Alexander Vindman was the NSC's top Ukraine expert and was listening in on the July 2019 call. He testified that November to a House panel during the chamber's proceedings in the first Trump impeachment. Yevgeny Vindman sat directly behind his brother during the hearings.

"It is improper for the president of the United States to demand a foreign government investigate a U.S. citizen and political opponent," Alexander Vindman testified to the House.

The brothers met immediately after Trump's call in July 2019, and both had similar concerns. Yevgeny Vindman reported his concerns to his superiors John Eisenberg, a deputy White House counsel, and Michael Ellis, a senior associate White House counsel.
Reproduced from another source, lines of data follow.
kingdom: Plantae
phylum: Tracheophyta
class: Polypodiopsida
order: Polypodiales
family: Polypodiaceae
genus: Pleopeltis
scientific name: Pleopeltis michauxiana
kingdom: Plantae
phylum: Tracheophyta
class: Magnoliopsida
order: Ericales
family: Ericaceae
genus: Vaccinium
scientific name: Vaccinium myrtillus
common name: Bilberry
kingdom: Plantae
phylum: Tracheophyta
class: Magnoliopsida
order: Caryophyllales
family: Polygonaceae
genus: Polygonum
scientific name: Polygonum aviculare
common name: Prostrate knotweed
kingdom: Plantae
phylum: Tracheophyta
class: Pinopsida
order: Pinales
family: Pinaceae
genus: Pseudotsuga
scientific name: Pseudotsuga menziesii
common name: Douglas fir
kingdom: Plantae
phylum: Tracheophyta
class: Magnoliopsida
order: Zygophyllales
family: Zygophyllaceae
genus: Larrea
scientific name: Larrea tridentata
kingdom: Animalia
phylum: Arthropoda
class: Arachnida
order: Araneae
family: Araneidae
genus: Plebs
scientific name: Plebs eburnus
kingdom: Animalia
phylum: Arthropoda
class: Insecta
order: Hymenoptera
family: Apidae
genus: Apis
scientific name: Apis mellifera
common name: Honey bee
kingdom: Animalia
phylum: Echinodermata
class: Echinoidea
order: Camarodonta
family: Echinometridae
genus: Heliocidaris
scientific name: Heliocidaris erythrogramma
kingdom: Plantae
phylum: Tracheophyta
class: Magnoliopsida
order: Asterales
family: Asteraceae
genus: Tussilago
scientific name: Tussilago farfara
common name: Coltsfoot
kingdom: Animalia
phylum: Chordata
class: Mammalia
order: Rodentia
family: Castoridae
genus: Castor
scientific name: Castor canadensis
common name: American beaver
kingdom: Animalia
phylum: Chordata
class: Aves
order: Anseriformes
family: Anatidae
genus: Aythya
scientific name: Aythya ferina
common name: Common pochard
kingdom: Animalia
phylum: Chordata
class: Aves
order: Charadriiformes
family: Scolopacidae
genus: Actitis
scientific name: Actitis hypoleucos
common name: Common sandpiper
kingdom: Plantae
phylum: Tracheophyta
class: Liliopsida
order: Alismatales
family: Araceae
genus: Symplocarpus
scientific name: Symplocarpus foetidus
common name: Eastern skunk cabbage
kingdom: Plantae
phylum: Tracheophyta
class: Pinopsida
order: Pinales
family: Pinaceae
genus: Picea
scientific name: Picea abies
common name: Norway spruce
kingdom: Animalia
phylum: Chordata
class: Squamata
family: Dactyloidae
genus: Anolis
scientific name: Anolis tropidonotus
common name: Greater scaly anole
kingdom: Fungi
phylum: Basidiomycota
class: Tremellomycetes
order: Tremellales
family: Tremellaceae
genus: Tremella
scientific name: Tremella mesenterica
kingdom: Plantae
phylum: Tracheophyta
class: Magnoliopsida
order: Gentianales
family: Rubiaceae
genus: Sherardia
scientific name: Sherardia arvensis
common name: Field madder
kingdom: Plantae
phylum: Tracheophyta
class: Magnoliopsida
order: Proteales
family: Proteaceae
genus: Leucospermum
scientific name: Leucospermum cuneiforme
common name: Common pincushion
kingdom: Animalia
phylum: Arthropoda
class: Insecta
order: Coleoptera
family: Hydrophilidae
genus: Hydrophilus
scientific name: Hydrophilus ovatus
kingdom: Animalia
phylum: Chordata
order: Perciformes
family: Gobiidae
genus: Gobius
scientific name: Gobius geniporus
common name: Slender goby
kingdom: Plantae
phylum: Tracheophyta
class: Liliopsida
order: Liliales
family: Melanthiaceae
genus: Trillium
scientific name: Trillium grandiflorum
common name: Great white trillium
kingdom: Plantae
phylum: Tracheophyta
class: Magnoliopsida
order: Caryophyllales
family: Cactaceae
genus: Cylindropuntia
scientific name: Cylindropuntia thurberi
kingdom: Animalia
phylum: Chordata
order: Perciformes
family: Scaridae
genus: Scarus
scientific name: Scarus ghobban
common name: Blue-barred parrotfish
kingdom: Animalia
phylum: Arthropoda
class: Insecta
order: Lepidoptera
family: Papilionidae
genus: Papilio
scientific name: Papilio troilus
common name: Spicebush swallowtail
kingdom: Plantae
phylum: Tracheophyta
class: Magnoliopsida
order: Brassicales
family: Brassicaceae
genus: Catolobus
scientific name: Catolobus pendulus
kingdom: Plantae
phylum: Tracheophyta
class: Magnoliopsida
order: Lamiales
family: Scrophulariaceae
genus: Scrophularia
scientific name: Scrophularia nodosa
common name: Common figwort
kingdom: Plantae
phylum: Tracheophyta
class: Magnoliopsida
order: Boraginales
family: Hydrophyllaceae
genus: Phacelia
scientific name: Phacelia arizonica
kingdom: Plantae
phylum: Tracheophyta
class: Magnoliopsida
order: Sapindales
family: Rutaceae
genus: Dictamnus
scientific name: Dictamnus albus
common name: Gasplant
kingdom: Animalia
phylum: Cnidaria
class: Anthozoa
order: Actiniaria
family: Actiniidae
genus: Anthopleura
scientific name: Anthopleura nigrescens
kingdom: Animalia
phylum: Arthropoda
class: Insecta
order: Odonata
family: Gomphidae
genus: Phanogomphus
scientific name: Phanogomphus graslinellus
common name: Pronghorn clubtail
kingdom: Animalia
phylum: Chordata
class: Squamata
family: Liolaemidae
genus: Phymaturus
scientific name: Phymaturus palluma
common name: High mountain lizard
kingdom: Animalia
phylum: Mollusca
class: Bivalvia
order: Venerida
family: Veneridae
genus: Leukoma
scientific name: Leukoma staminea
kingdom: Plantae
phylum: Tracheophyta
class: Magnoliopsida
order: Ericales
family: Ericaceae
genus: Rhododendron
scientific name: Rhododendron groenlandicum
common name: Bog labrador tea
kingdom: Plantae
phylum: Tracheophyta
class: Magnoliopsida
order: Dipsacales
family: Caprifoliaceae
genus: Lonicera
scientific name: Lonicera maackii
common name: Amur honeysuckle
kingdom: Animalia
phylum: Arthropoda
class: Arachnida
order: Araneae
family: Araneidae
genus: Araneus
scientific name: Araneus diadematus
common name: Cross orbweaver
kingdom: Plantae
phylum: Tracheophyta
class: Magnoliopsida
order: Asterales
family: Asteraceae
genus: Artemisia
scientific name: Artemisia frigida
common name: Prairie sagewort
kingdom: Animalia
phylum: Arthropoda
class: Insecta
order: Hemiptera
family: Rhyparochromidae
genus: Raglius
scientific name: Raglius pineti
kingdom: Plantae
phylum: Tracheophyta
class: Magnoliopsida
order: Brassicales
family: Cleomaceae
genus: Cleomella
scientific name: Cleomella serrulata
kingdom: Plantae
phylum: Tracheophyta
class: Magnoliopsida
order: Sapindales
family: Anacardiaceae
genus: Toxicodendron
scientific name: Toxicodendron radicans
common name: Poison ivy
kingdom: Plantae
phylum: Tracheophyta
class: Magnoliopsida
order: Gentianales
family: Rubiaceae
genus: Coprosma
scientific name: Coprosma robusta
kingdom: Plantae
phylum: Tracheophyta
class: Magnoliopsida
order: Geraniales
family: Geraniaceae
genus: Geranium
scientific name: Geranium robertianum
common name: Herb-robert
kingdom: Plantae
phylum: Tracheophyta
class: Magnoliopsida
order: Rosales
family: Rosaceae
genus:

Yevgeny Vindman said he believed Trump may have broken several laws, including the Federal Bribery Statute, the Foreign Corrupt Practices Act, and federal election laws, according to the IG.

Yevgeny Vindman also reported to his supervisors that Trump's national security adviser, Robert O'Brien, and the former NSC chief of staff, Alex Gray, mistreated and misused council staff members by having them perform personal tasks. Both men have left the White House, and Gray is now running in a special U.S. Senate race in Oklahoma to replace Sen. Jim Inhofe.

"This included having an NSC staff member make dinner arrangements that required coordination with Mr. O'Brien's wife and scheduling haircut appointments for Mr. O'Brien and Mr. Gray," according to the IG. Vindman "also reported that Mr. O'Brien and Mr. Gray had an NSC staff member retrieve their personal baggage after a trip and obtain their lunch."

The IG said Vindman also told Eisenberg and Ellis of reports from a council adviser that O'Brien and Gray made sexist comments about female staffers' looks and that "six female staff members were not invited to meetings to which their male counterparts were invited." Neither O'Brien nor Gray consented to an interview with the IG for its investigation.

Eisenberg and Ellis were responsible for Vindman's sharp reduction in responsibility during the impeachment, and they also doled out the poor Army evaluation ratings. "Despite our extensive efforts, we were unable to interview any of the former White House administration officials as part of our investigation," the IG reported.

Trump publicly lashed out at Alexander Vindman on several occasions during the impeachment, claiming he was a "never Trumper," without evidence.

"When you look at Vindman's -- the person he reports to -- said horrible things: avoided the chain of command, leaked, did a lot of bad things," Trump said on Feb. 6, 2020. "And so we sent him on his way to a much different location and the military can handle him any way they want."